# [ACTIVITY]
Please copy out each line of the listing that contains the word "right".

# [DATA FOR THIS EXERCISE]
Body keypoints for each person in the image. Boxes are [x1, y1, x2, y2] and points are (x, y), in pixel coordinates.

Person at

---

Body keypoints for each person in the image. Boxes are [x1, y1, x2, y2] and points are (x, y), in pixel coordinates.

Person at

==

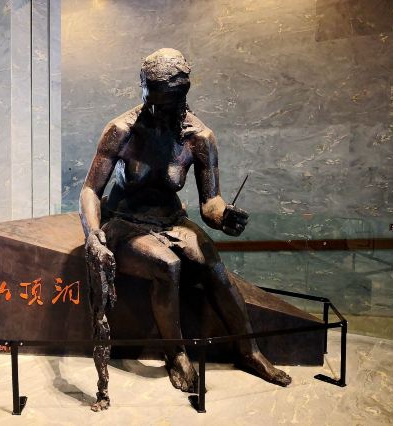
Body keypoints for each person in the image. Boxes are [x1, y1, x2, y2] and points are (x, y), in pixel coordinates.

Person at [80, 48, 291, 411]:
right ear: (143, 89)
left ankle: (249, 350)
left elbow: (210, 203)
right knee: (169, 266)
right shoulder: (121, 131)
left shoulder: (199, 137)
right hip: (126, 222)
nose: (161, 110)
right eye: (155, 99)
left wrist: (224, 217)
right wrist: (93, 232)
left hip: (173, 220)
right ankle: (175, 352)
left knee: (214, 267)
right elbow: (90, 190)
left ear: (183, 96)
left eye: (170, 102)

# [REPLY]
right ear: (143, 89)
right knee: (169, 266)
right shoulder: (121, 131)
right hip: (126, 222)
right eye: (155, 99)
right wrist: (93, 232)
right ankle: (175, 352)
right elbow: (90, 190)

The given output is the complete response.